Простительно мне, вовремя не сообразившему, что лег не в обычную больницу — в милицейскую. Но разве не должен я был предположить, что Вера, отравленная Сидоровым, никогда уже до конца не излечится, при всем своем уме, при твердом характере, неущербной нравственности? Разве не понимал, какой тяжкий крест на себя взваливаю, женясь на ней? Увы, понимал. Или не «увы», потому что все равно жизни своей без Веры уже не представлял. Отобью хлеб у Вали, это у Симонова: «Я сам пожизненно себя к тебе приговорил». Тоже, Валя бы сказала, банально? Но если бы мне — в теории — снова пришлось делать выбор, я бы, наверное, снова женился на Вере. Не на милой сердцу Маргарите — на Вере…
Я очень постарался, чтобы дорожки Веры и Севки нигде не пересекались. Опасался, что Вера заупрямится, когда попрошу ее уйти из нашей больницы. Не только из хирургического отделения — вообще из больницы, чтобы и на одной территории с Сидоровым не находилась. Представлял, как это болезненно: менять службу, коллектив, с которым сживаешься, — особенно для женщины. Более того, работы в хирургическом отделении соседней больницы — все-таки я не хотел, чтобы Вера уходила от меня далеко — не нашлось.

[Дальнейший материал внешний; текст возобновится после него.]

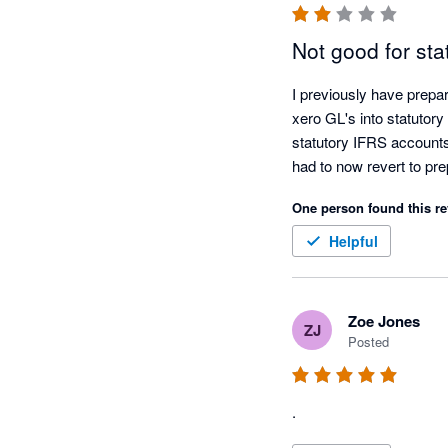
Not good for sta
I previously have prepa
xero GL's into statutory
statutory IFRS accounts 
had to now revert to pr
One person found this re
Helpful
Zoe Jones
ZJ
Posted
.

А она всегда после училища трудилась в хирургии, привычка — штуковина серьезная. Хоть и не мёд хирургия, но кто уже прикипел — на другое не сменяет. Должность дежурной медсестры в глазном отделении, куда перевелась Вера, — едва ли не трагедия для нее. Но согласилась она сразу же, без колебаний. Мы сражались за нашу новую жизнь, с жертвами не считаясь. Мы надеялись. Оба, я и Вера.
Все у нас жалели, когда она уходила, Покровский отказывался подписывать ее заявление. Никто не догадывался о моих с ней отношениях, наша женитьба через неделю после Вериного увольнения была, что называется, снегом на голову. Я наблюдал за Сидоровым. Он, пожалуй, единственный, кто безразлично — внешне, по крайней мере, — воспринял ее уход. И он же довольно сдержанно прореагировал на известие о нашей свадьбе. Это он-то, Сидоров, самый импульсивный из нас, ухватывавшийся за любой повод, чтобы побазарить, устроить возлияния.